Water Running Handbook – Part 6
Maintaining correct running form in the pool will help you maximize the training effects from deep water running. A structured program will yield better results than just jumping in the pool and hoping something will happen. Brennan prefers to use three forms of monitoring training intensity in the pool. You will need a wristwatch or a poolside clock that shows both minutes and seconds.
The physiological changes that occur when you are submerged up to your neck in water will cause your heart rate to be from 10-15% lower than for a similar effort on land. You can find your heart rate very easily by touching the large artery in your neck near your Adam’s apple. Count for ten seconds. Multiply by the number six to find your heart rate per minute. Some people prefer to take their pulse at their wrist. Brennan prefers to take the pulse immediately after each interval. Use either the 10 second count method or a heart rate monitor designed for underwater use such as the Polar brand.
Another form of monitoring your intensity is counting your cadence. Brennan has you count the number of times your right knee comes forward and up. He likes to take that count the last 30 seconds of each interval. Get your count and double it and that gives you your cycles per minute. It is difficult for you to use your wristwatch for this procedure. You may want to find a clock at poolside or someone close by to call out the time start and stop times for the interval.
Rate of Perceived Exertion (RPE):
A subjective scale to measure effort is very useful.

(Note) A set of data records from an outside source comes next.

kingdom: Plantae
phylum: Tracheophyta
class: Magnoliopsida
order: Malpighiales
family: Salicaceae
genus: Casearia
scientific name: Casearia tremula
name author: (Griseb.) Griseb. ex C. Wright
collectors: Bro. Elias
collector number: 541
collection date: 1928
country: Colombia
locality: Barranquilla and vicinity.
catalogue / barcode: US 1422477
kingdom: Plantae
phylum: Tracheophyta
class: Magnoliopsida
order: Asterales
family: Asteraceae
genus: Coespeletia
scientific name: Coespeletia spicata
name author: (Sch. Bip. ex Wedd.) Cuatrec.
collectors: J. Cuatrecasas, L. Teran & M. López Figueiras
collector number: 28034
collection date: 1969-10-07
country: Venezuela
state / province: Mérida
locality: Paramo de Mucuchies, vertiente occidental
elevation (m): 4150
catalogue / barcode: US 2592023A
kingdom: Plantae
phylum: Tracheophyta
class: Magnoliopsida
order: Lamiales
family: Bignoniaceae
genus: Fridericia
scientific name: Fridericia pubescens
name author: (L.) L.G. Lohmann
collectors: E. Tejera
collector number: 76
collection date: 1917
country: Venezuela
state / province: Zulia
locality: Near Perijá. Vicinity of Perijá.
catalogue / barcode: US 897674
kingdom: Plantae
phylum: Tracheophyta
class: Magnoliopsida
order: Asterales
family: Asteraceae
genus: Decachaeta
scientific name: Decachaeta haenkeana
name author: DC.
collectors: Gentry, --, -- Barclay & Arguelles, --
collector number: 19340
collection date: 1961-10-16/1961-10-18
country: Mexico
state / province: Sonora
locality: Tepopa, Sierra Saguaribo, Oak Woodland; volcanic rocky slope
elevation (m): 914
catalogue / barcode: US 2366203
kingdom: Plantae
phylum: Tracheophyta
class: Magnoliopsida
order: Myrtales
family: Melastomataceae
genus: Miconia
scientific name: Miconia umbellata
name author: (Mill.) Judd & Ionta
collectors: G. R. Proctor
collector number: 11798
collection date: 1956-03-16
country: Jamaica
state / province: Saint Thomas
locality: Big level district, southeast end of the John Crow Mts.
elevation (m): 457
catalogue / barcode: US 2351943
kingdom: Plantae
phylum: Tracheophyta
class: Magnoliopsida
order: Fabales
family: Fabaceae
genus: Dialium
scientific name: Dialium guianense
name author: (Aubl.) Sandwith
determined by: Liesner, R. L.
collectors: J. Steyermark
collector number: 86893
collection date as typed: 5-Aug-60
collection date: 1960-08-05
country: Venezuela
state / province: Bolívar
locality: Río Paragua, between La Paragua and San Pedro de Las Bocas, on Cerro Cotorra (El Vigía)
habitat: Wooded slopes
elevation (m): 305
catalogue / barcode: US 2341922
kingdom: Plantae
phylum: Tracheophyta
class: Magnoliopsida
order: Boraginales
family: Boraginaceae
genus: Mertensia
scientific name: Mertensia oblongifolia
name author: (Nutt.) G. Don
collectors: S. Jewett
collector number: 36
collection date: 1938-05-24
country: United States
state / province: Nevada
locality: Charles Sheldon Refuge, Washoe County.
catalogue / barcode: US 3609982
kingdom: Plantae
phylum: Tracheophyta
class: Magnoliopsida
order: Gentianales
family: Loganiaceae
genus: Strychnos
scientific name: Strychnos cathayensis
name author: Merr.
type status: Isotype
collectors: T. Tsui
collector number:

It works particularly well if you are used to training on land and have a feel for the cycling rate of your legs and the resulting breathing patterns for each level of exertion. Brennan uses a scale with 5 levels of intensity ranging from very light to very hard (figure 4).
Brennan suggests that unconditioned individuals should deduct about 10 cycles/min. or more for each level and that sprinters can often handle a slightly higher cycles/min. (for a shorter duration).
Levels of Intensity:
Like a brisk walk through the park. This level is a good warm up and warm down.
An easy jog. A good pace for active recovery from a hard land training session or competition. This is also a good level at which to start if you are just beginning your cardiovascular program or working on your water running form.
A brisk jog. This is the pace at which you would move if you’re just out on a regular training run covering anywhere from three to five miles.
This is like running a race pace or your pace during competition in your sport. You should be able to maintain this pace for anywhere between three to 10 minutes or even longer if you are a distance runner.
This is an all out sprint and an important level for most sprinters or distance runners attempting to increase their running speed. This is similar to sprinting all out intervals on the track or the wind sprints commonly used in training for other sports. The intervals are short and range from 15 seconds to 2 minutes depending on your speed and your conditioning level.